Lousy internal control policies in California’s prison system puts millions of taxpayers’ dollars at risk of fraud and abuse, according to an audit released today by state Controller John Chiang.
“My auditors found the CDCR has grossly inadequate procedures in place for collecting overpayment of salaries and travel advances made through the agency’s office revolving fund,” Chiang said in a news release. “This is the latest in a series of agency audits conducted by my staff that point to the waste and abuse of state funds due to the lack of attention to collecting overpayments. Gov. Brown and I are working together to identify the causes of these problems and to protect public funds.”
The audit comes amid increasing inclination on both sides of the political aisle to find fiscal savings in the prison system, which accounts for 11.4 percent of the state’s general-fund spending in the current budget; in comparison, about 11.9 percent of general-fund spending goes to higher education.
Chang’s auditors reviewed California Department of Corrections and Rehabilitation records from July 1, 2009 through July, 31, 2010, and found that inadequate collection efforts resulted in delays in collecting millions of dollars in overpayments for employee salary and travel advances. Of more than $6 million in outstanding receivables related to salary and travel advances, more than $4 million, or 65.6 percent, remained outstanding for more than 60 days, and $465,000, or 7.5%, had been outstanding for more than three years.
For example, an employee terminated in May 2010 got a lump-sum check for $14,950 from the office’s revolving fund to meet the timeline for paying employees separating from state service, auditors found. But CDCR didn’t take the steps necessary to offset the employee’s final check, resulting in the former employee receiving both a salary advance and a full, final check. And six months later, there had been no effort to recoup the $14,950 overpayment.
In another case, an employee got a salary advance of more than $8,000 in January 2008, plus a regular payroll check; as of Nov. 1, 2010, almost three years later, the advance still hadn’t been collected, even though the employee still works for CDCR.
The audit also found serious internal control deficiencies put CDCR at risk for fraud and abuse. For example, CDCR was tardy or noncompliant in trying to “reconcile bank accounts to ensure the accuracy and completeness of recorded transactions,” the controller’s office said – what you and I would call balancing our checkbooks. As of June 30, 2010, the bank reconciliation of CDCR’s major account showed $27 million in unresolved funds on their bank balance, while CDCR’s records showed unresolved funds totaling more than $31 million on their book balance. Without reconciling these funds, anyone with access to the fund’s check stock could issue bogus checks with little chance of getting caught.
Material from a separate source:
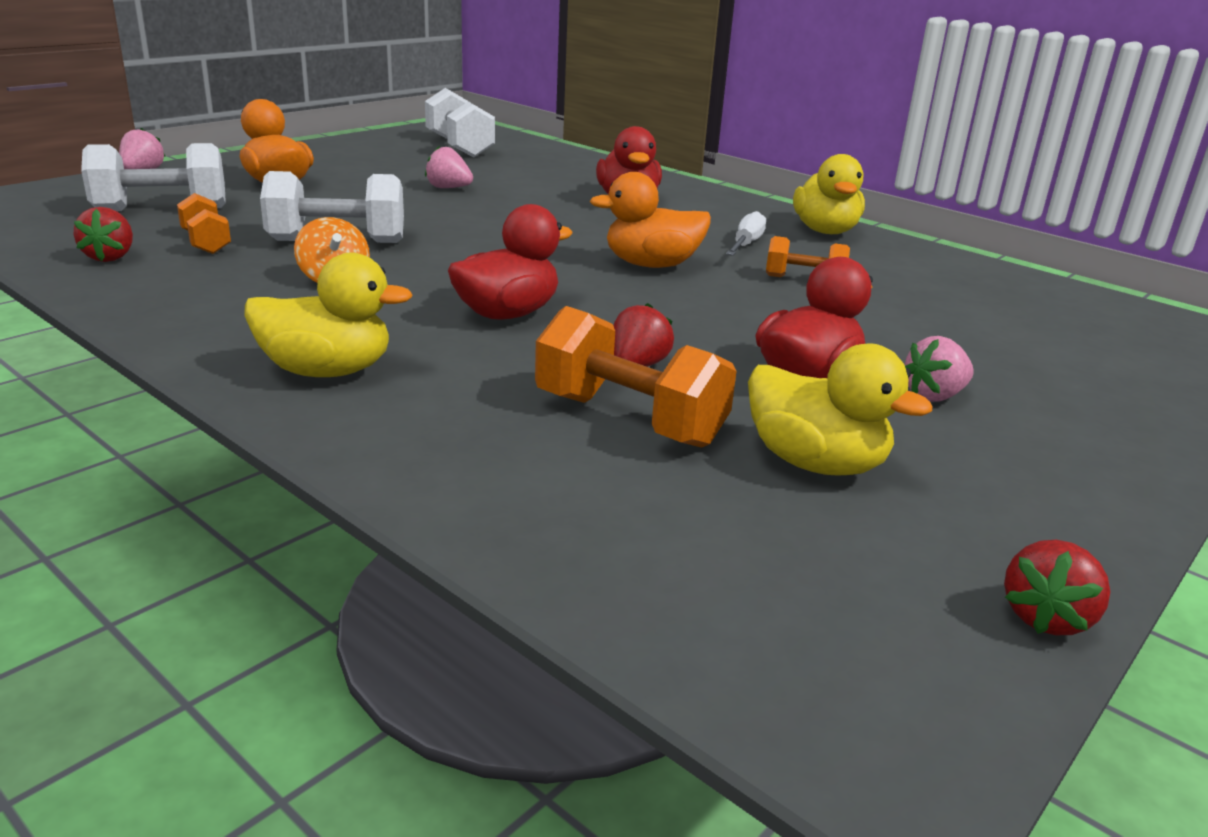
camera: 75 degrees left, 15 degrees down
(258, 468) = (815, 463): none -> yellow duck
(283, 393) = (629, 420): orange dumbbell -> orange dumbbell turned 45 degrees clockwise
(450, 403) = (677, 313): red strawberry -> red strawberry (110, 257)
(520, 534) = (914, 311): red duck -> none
Also, state accounting procedures require two authorized signatures for payments of more than $15,000, yet the audit found two separate checks exceeding that amount without dual signatures.
And the audit found CDCR used its revolving fund to spend more than the department’s appropriation under the state budget. That those payments appeared to be for legitimate purposes isn’t the issue, the audit said: CDCR has no legal authority to make such payments without an appropriation from the Legislature. As of last Nov. 30, CDCR still hadn’t received reimbursement for more than $3.5 million in payments made from its revolving fund prior to June 30, 2010.
Martin Hoshino, CDCR Undersecretary for Administration and Offender Services, said the agency agrees with the findings and already has implemented 22 of the 36 recommendations made by Chiang’s office. In his formal response, Hoshino said CDCR has now “prioritized the vigorous collection of outstanding debts,” succeeding in decreasing the outstanding balance by $2.2 million since November 1, 2010. “We will continue in our efforts until we have surmounted the issues identified in this audit.”
Chiang’s auditors will revisit CDCR a year from now to gauge its progress in correcting the problems.
UPDATE @ 3:16 P.M.: “The situation here is terrible, but the great thing is that we have acknowledgement and action – it’s a new day in Sacramento,” Chiang told me this afternoon, noting Brown issued an executive order April 20 addressing some of the issues this audit found. “We think they’re making the efforts to do so. We’re going to go back a year from now and make sure they’re implementing as promised.”
Chiang said amid the state’s fiscal crisis, administrators must find every opportunity large and small to conserve money.
He blamed the sloppiness on “a lack of focus. What we’ve heard in prior instances is that it (proper bookkeeping) is not their core function, but they have to understand they’re not going to be able to perform those core functions unless they have financial controls.”